The blue is my signature square for the "Cliff Dwellings" series--an homage to human idiosyncrasy. Not that such idiosyncrasy is actually allowed by those regulating historical villages today . . . But just imagine!
Copyright 2016. Brenda Helt, Fine Artist. All rights reserved.
Acrylic and molding paste on a custom built gallery-wrapped canvas with a built-in mounting bracket.
36" x 20" x 1.5"
The subject is inspired by the ancient Tuscan hill town of Siena, Italy; the style is inspired by traditional quilting techniques long practiced by women in the States: the blocking patterns of the traditional patchwork quilts of the Plains States, the idiosyncratic irregularity of the crazy-quilt, and the geometrically placed remnant-strips technique traditional to the African American women of Gee's Bend, Alabama.
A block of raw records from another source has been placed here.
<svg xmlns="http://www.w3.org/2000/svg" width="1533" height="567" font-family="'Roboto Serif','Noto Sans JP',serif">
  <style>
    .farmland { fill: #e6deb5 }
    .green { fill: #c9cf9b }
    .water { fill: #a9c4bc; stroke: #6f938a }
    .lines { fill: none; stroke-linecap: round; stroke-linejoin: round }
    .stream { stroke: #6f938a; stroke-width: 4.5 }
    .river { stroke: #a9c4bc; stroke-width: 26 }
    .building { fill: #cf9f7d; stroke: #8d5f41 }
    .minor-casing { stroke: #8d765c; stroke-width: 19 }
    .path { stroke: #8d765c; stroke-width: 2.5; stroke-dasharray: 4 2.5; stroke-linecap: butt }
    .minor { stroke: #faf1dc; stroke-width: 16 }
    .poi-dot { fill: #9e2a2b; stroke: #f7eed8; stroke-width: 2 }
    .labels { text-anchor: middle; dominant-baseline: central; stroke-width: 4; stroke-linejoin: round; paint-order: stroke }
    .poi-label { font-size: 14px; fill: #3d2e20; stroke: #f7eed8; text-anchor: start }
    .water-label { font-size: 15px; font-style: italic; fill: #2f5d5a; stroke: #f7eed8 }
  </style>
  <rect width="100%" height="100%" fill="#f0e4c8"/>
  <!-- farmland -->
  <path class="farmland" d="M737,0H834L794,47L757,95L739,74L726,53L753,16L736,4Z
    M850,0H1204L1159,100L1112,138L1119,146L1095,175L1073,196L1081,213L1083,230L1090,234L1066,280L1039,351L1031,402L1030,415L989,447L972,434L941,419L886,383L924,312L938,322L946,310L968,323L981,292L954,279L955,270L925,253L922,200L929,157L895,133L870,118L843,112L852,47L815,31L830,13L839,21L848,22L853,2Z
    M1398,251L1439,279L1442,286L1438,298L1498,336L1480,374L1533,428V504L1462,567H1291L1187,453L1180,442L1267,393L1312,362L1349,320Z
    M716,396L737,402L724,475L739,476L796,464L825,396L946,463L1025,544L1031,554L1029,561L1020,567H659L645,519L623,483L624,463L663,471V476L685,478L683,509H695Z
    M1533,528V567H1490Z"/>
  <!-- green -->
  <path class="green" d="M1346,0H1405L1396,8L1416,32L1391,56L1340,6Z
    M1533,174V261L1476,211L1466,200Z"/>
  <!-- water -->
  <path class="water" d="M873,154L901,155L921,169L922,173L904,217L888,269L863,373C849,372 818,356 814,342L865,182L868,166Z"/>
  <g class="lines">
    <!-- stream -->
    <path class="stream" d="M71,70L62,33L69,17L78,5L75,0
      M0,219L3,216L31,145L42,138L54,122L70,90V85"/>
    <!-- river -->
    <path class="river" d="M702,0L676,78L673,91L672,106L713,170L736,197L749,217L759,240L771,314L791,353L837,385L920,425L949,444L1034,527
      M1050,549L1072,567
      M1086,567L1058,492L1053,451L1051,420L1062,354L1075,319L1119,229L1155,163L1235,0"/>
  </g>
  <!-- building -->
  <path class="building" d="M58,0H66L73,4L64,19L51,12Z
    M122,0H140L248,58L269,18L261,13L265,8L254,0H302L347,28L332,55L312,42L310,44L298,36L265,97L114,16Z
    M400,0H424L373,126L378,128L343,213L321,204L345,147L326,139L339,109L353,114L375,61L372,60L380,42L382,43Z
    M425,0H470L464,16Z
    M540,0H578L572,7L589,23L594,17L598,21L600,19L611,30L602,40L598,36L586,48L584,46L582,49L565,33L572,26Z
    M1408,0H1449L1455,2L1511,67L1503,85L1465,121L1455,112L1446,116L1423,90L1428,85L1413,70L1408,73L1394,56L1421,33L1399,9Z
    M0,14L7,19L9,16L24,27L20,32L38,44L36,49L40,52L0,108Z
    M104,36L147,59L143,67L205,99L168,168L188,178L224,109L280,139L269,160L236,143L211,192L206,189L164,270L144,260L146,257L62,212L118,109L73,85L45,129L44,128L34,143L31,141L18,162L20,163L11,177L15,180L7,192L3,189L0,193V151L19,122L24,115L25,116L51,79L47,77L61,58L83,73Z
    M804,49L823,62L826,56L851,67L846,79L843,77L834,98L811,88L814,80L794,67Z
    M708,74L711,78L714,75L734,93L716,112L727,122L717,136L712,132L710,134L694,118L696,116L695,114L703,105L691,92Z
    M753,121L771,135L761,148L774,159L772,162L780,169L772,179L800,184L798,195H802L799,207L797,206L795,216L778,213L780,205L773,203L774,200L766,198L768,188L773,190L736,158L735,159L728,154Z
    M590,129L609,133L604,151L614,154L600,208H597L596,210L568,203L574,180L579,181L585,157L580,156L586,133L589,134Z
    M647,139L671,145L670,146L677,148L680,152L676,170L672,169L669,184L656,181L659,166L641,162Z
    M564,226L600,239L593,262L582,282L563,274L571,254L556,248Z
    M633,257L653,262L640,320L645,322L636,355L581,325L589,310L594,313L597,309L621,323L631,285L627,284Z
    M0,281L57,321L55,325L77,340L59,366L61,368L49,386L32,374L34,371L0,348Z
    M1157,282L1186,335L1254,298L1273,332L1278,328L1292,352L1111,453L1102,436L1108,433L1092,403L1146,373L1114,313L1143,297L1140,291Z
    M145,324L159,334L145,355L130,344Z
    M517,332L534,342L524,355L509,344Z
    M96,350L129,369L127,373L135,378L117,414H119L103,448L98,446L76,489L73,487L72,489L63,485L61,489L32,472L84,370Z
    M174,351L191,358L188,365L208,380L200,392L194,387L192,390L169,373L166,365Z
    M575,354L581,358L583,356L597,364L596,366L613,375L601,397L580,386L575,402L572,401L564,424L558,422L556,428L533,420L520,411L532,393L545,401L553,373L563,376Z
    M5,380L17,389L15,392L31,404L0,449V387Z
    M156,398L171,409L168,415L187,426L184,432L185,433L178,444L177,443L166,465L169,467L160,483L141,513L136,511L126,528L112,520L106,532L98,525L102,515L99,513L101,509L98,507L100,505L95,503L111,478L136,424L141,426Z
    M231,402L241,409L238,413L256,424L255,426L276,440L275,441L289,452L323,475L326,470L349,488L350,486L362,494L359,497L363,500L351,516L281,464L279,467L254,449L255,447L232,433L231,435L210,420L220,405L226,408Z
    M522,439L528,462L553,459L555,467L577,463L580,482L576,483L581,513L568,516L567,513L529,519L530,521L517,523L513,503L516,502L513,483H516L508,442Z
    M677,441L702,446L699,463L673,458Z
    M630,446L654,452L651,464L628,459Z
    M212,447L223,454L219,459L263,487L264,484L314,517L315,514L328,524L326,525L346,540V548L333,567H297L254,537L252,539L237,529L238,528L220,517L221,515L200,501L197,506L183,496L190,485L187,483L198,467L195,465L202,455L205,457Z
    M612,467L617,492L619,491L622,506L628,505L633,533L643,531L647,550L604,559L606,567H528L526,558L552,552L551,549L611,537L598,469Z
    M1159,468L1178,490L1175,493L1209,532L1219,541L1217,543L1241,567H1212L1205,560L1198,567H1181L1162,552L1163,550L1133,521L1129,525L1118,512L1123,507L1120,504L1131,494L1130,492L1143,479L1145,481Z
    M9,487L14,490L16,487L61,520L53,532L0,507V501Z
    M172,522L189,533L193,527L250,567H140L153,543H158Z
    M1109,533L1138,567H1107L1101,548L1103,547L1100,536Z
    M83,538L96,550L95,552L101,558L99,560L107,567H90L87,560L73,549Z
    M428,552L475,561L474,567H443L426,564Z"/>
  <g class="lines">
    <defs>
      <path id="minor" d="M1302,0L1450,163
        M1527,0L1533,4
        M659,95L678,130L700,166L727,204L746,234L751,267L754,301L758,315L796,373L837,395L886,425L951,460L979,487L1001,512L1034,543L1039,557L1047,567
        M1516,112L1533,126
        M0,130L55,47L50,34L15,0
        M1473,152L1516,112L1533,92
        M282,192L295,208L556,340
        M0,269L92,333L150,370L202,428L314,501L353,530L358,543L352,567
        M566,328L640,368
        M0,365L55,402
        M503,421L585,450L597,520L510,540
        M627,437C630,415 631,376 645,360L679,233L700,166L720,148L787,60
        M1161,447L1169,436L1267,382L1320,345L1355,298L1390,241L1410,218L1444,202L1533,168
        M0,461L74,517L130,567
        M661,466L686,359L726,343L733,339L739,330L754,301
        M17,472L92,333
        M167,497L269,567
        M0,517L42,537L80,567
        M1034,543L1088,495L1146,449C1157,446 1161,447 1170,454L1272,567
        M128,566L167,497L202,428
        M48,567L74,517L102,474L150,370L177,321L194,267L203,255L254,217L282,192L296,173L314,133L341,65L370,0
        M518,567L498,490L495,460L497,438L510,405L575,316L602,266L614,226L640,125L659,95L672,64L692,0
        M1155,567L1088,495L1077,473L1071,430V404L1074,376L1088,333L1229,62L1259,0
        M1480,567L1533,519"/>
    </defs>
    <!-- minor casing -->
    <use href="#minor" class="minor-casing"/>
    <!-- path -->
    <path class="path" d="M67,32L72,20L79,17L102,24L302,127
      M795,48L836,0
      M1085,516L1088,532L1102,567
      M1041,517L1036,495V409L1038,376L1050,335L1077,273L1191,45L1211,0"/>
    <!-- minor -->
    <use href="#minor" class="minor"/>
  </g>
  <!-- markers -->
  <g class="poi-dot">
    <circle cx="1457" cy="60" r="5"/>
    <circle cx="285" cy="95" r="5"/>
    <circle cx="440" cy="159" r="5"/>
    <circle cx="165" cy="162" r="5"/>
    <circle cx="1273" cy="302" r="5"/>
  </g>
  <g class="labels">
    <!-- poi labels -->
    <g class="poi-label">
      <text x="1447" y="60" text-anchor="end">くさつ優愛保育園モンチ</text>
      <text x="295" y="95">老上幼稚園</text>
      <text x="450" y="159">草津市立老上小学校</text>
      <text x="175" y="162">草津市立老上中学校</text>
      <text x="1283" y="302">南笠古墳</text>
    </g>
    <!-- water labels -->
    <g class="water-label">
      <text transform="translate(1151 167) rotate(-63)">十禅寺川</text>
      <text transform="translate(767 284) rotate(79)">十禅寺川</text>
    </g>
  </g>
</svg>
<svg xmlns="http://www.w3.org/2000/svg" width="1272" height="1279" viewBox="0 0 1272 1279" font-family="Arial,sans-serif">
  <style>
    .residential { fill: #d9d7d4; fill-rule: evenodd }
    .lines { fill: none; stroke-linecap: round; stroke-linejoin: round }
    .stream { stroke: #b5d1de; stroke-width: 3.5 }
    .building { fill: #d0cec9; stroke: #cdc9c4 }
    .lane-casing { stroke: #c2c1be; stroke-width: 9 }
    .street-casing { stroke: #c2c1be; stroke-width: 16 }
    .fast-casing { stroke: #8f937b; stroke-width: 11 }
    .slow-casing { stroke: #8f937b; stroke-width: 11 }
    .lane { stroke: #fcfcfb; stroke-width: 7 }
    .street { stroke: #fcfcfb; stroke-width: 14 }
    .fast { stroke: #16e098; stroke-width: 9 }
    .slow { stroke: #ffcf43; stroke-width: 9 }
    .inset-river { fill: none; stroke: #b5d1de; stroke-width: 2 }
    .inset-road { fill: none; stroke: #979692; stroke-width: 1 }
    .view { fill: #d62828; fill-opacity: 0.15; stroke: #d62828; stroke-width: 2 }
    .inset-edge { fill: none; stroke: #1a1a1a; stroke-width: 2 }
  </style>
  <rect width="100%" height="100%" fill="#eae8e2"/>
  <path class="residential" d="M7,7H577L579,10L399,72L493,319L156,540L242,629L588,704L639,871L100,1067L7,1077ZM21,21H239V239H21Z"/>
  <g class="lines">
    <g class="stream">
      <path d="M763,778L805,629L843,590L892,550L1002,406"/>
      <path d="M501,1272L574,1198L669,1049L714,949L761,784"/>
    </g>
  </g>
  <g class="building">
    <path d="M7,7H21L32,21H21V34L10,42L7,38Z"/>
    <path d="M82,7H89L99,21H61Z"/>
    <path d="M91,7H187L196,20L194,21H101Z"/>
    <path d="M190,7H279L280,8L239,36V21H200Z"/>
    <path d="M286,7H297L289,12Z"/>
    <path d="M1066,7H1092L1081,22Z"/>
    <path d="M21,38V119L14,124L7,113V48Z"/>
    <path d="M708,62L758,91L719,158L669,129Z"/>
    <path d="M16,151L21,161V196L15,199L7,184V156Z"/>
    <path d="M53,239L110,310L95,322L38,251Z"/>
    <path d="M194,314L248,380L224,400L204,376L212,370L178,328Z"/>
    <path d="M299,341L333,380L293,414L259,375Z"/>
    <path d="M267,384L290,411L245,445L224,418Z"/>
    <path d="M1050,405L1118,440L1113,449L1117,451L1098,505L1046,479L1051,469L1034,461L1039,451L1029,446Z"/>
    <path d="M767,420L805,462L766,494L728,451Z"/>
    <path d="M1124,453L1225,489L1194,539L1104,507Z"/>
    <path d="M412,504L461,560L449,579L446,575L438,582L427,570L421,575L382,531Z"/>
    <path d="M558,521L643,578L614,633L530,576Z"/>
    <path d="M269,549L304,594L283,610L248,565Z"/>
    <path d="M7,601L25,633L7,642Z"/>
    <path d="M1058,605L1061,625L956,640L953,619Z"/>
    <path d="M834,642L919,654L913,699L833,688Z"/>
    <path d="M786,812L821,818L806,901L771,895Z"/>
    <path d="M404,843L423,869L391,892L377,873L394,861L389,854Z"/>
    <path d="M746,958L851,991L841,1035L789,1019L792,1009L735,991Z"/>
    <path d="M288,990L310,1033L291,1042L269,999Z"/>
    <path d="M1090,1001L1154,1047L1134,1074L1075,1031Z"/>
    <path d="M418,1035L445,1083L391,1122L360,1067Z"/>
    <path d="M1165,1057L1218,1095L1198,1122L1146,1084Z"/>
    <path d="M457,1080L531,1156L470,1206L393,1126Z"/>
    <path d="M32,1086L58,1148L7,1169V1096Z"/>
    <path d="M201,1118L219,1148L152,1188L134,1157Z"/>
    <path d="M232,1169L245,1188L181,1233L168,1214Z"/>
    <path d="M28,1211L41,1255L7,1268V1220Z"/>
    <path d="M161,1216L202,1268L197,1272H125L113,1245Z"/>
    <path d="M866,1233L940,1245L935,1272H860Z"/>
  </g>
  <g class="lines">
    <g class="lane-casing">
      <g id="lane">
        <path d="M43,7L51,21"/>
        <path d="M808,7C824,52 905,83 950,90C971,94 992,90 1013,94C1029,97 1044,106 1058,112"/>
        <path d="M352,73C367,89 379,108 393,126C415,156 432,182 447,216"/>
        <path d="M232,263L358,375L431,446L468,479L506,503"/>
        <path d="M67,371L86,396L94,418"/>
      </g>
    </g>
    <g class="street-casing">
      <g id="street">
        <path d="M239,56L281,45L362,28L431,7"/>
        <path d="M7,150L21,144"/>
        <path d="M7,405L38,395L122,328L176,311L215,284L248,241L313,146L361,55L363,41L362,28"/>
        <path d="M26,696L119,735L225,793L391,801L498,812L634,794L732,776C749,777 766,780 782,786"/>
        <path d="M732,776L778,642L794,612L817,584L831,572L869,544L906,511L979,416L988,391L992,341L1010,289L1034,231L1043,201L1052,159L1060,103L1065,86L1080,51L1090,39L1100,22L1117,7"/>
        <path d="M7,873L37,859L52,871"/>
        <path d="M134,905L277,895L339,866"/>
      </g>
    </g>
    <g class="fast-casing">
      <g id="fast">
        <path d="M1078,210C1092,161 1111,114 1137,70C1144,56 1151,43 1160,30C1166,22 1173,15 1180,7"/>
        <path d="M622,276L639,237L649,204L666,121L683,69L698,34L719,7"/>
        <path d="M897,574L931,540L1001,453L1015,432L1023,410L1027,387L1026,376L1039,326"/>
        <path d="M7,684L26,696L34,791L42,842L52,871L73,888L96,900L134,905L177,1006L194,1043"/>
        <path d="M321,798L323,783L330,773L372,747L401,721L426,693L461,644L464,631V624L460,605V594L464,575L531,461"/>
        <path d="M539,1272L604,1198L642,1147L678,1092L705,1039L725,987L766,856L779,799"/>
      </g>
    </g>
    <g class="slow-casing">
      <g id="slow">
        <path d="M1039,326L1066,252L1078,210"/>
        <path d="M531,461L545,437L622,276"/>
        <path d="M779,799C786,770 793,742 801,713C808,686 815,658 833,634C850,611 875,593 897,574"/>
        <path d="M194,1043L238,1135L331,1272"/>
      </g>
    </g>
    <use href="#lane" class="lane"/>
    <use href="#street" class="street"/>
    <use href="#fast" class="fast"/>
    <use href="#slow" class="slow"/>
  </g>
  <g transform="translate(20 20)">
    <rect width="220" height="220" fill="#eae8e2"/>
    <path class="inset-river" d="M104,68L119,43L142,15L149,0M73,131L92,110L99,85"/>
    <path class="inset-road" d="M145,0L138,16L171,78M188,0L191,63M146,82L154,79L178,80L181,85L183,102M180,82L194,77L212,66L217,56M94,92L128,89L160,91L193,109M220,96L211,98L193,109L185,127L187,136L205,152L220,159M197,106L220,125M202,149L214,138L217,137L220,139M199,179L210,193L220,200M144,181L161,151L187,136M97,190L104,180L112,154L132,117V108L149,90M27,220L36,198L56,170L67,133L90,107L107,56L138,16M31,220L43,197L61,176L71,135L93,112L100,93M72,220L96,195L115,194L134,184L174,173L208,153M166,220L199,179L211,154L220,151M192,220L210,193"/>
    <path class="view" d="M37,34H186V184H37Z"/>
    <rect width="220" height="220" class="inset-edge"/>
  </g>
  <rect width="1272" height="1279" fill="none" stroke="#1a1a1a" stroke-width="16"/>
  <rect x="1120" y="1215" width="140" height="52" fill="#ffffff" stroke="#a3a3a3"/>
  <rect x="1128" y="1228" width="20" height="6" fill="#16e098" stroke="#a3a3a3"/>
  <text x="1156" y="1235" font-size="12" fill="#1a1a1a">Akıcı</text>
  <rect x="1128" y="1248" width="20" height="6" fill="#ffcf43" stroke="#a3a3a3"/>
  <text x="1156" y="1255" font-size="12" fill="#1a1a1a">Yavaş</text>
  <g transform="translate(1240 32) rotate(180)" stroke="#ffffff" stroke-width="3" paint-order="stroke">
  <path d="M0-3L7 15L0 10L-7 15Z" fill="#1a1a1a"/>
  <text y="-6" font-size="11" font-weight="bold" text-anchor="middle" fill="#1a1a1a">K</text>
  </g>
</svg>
In this painting, a major landmark of Siena, the Mangia Tower, or Torre del Mangia--the tower of the one who eats--presides over the residential and public buildings (patchwork squares) cascading down the hillside beneath it. On the other side of the tower is the Piazza del Campo, the shell-shaped piazza that is the site of Siena's famous twice-yearly horse race, the Palio. The center part of the tower and one building at the base of the painting are 3-D objects created with a molding paste that consists partly of marble dust--in keeping with the tower, the lighter colored upper portions of which are marble. Much like actual Italian villas of this era, almost every "building" is at least two colors, and some are four.